Now I spend roughly half the year away from Dallas, wearing Carhartt coveralls and Birkenstocks — or something similarly cheap and functional — breathing air scented with sagebrush, 80 miles from the nearest dry cleaner. The only grocery store in town has never heard of Vogue, much less sold it. And yet, in a 950-square-foot cabin on the shoulder of the Wind River mountains, just outside the tiny town of Dubois, Wyoming, I have found my happy place. (That name Dubois, for the record, is not pronounced à la française. As any of the town’s 971 residents will quickly tell you, it’s DEW-boyz. À la Wyoming.)
The Cowboy State has been part of my life since the mid-1980s, and part of my husband’s since childhood, when his parents hauled him and his two brothers across country in an un-air-conditioned Ford Galaxy 500 each summer to visit their grandparents. My family always vacationed in northern New Mexico, where my anthropologist mother had attended an archaeology field school in the late 1960s and fallen under the spell of Taos Peak, revered (in our family anyway) as “one of the seven spiritual centers of the Earth.” I fell in love there, too. With the hippies and hot springs. The turquoise and silver. The sunbaked adobe. The thin, dry mountain air. The West with a capital W. Turning east toward Texas at the end of our visits always made me teary — and not just because the speed limit was 55 and my parents stopped for every historical marker.
Horsing around
Persuading me to forsake New Mexico for Wyoming was never going to be easy. But my husband, Van, came up with quite an effective lure: the chance to rekindle a girlhood obsession with horses at the guest ranch of my choice. That turned out to be Bitterroot Ranch — and the Bitterroot changed our lives.
“We don’t have to stay if you hate it,” Van told me as we bumped down the 16-mile washboard road to the ranch for the first time, in August 1987.

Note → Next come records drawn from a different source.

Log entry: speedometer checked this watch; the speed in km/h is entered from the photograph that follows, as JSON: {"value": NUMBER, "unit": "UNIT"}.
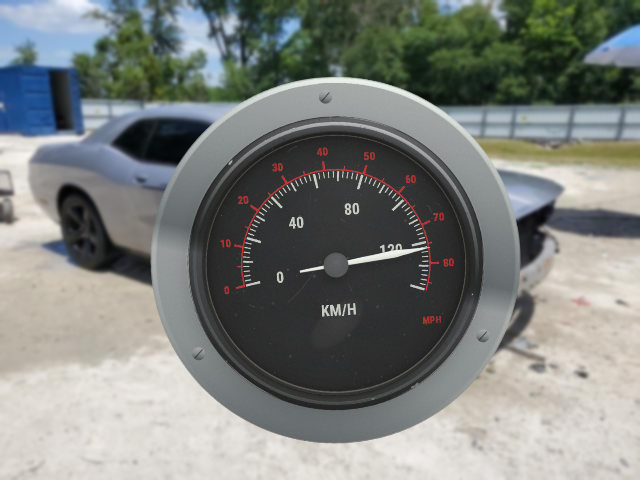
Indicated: {"value": 122, "unit": "km/h"}
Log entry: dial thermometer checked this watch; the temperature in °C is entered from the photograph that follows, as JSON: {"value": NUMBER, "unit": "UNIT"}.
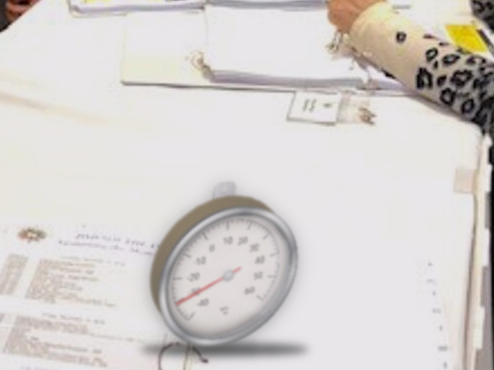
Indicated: {"value": -30, "unit": "°C"}
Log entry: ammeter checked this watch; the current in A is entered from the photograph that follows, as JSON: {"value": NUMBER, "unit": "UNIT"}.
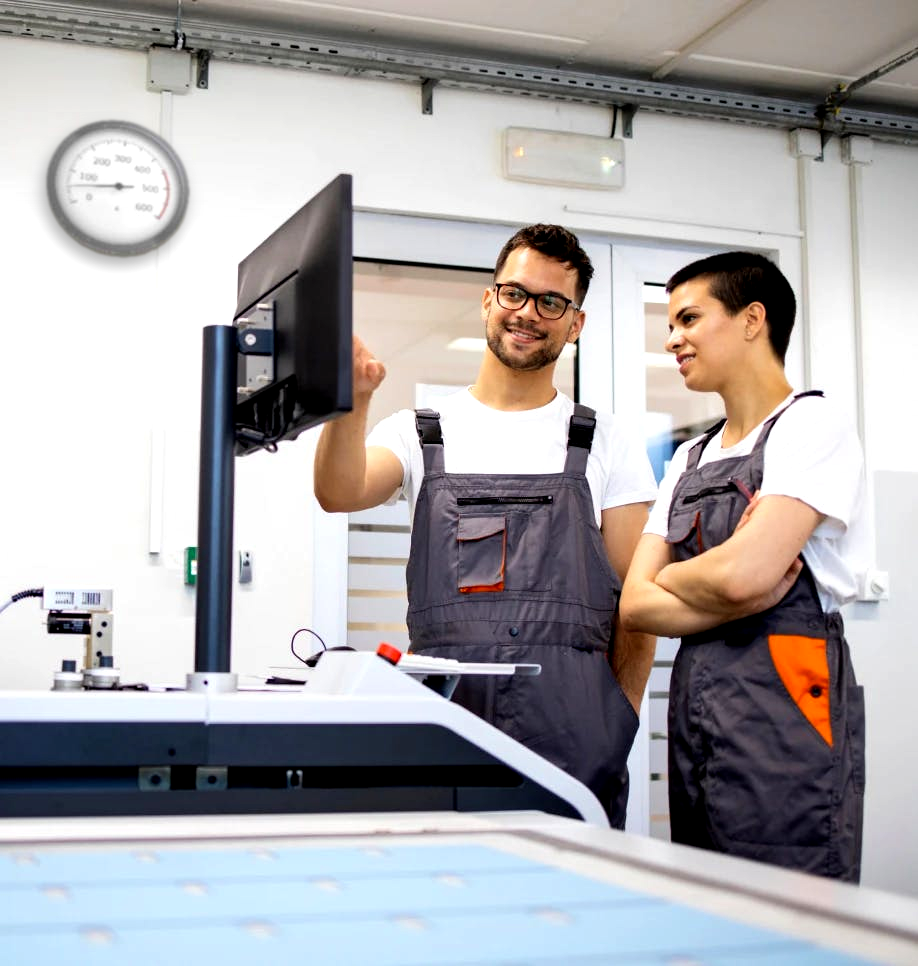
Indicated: {"value": 50, "unit": "A"}
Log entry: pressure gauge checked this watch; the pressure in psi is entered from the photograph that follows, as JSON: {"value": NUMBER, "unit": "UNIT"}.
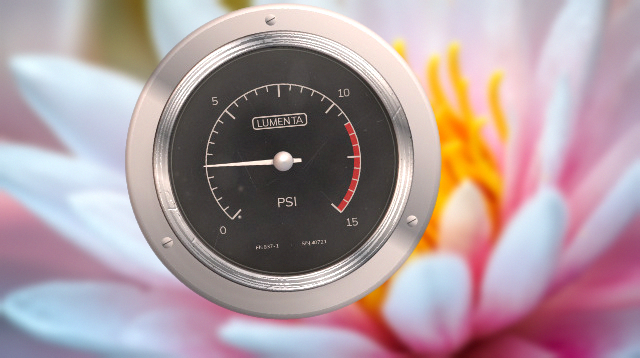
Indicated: {"value": 2.5, "unit": "psi"}
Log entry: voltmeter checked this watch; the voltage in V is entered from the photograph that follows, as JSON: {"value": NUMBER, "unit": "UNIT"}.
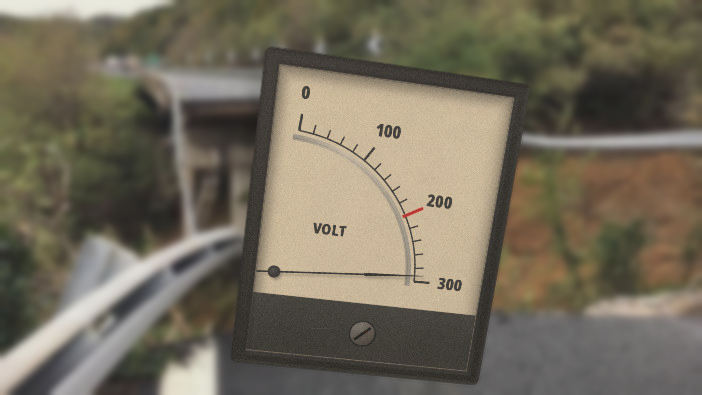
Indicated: {"value": 290, "unit": "V"}
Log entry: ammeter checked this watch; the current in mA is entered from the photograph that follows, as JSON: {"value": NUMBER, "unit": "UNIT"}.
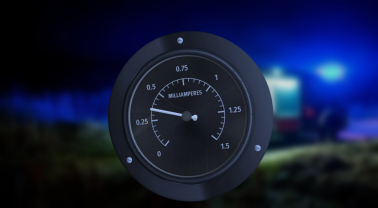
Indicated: {"value": 0.35, "unit": "mA"}
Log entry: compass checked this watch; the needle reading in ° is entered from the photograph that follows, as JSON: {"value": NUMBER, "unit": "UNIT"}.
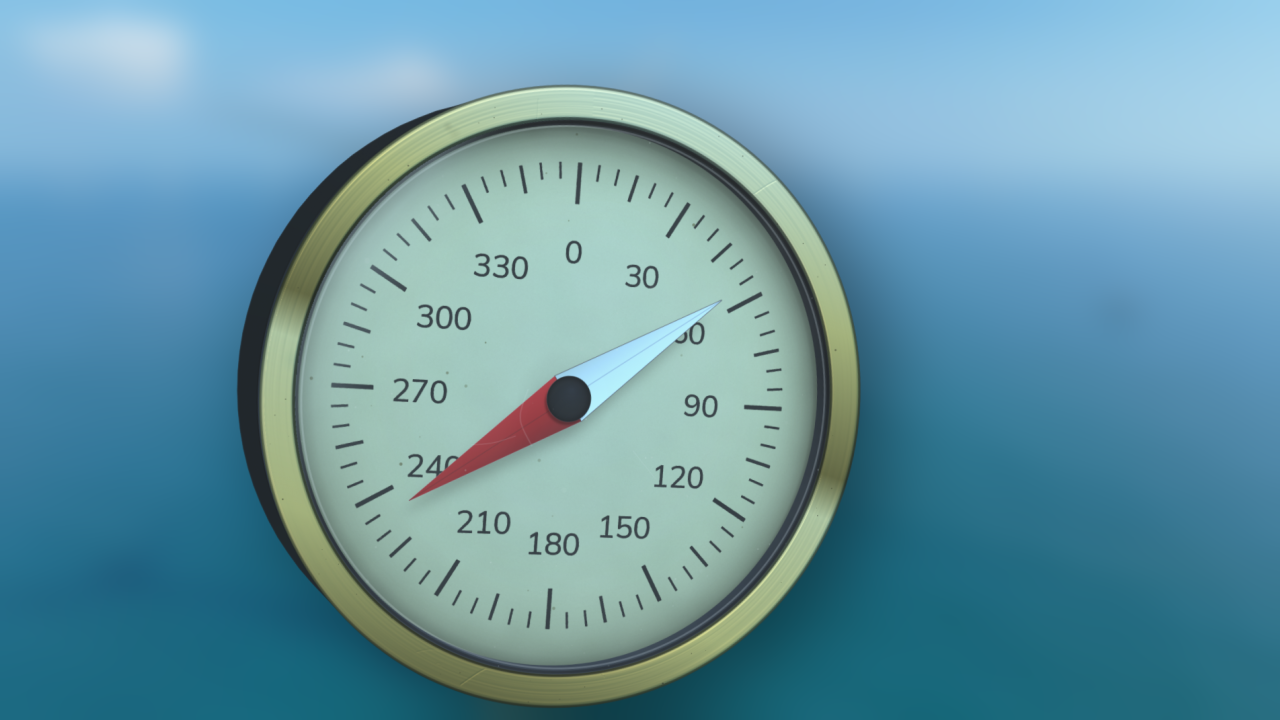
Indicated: {"value": 235, "unit": "°"}
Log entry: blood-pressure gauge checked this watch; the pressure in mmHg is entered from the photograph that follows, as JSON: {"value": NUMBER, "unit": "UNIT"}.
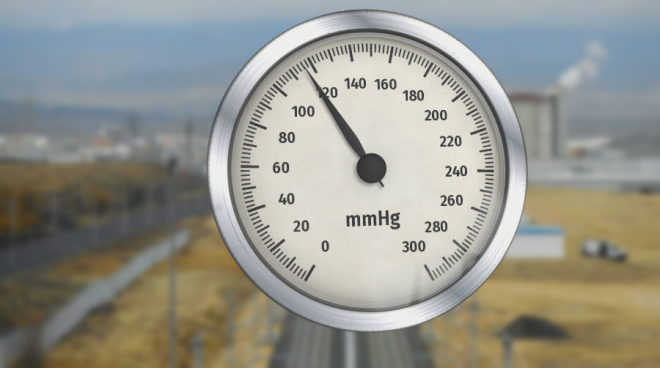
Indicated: {"value": 116, "unit": "mmHg"}
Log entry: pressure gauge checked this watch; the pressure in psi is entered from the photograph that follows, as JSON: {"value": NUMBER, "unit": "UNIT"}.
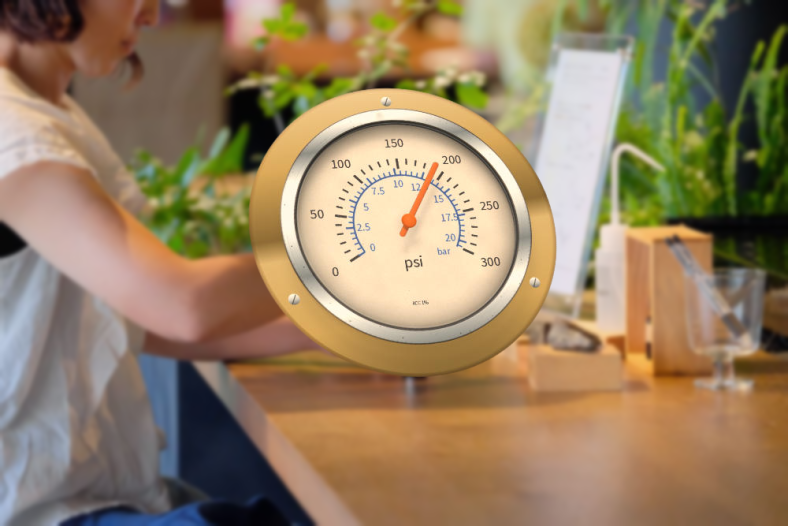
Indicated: {"value": 190, "unit": "psi"}
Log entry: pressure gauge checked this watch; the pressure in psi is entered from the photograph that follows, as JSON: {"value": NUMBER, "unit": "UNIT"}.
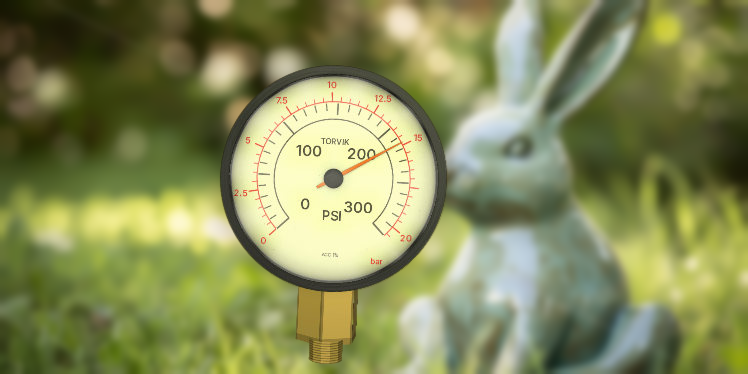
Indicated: {"value": 215, "unit": "psi"}
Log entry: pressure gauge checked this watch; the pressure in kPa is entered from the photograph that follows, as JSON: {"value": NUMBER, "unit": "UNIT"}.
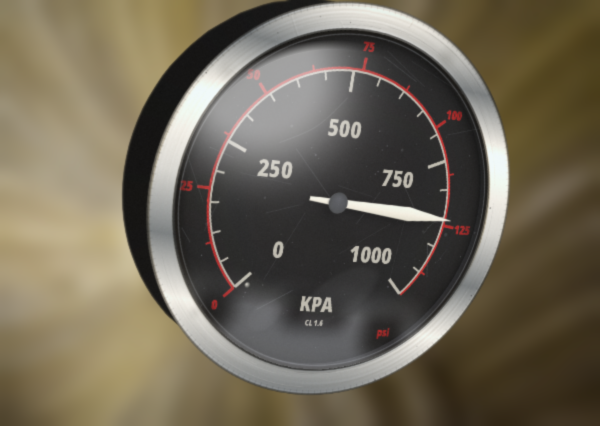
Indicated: {"value": 850, "unit": "kPa"}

He needn’t have worried. Cantering across sagebrush flats, smelling the warm scent of sweaty horses, cresting a ridge to see a herd of elk, I rediscovered my joy. The fact that legendary French futurist André Courrèges was a longtime ranch guest only further cinched the deal. We returned the same week each year like kids to summer camp, as delighted to reunite with horse friends as human ones.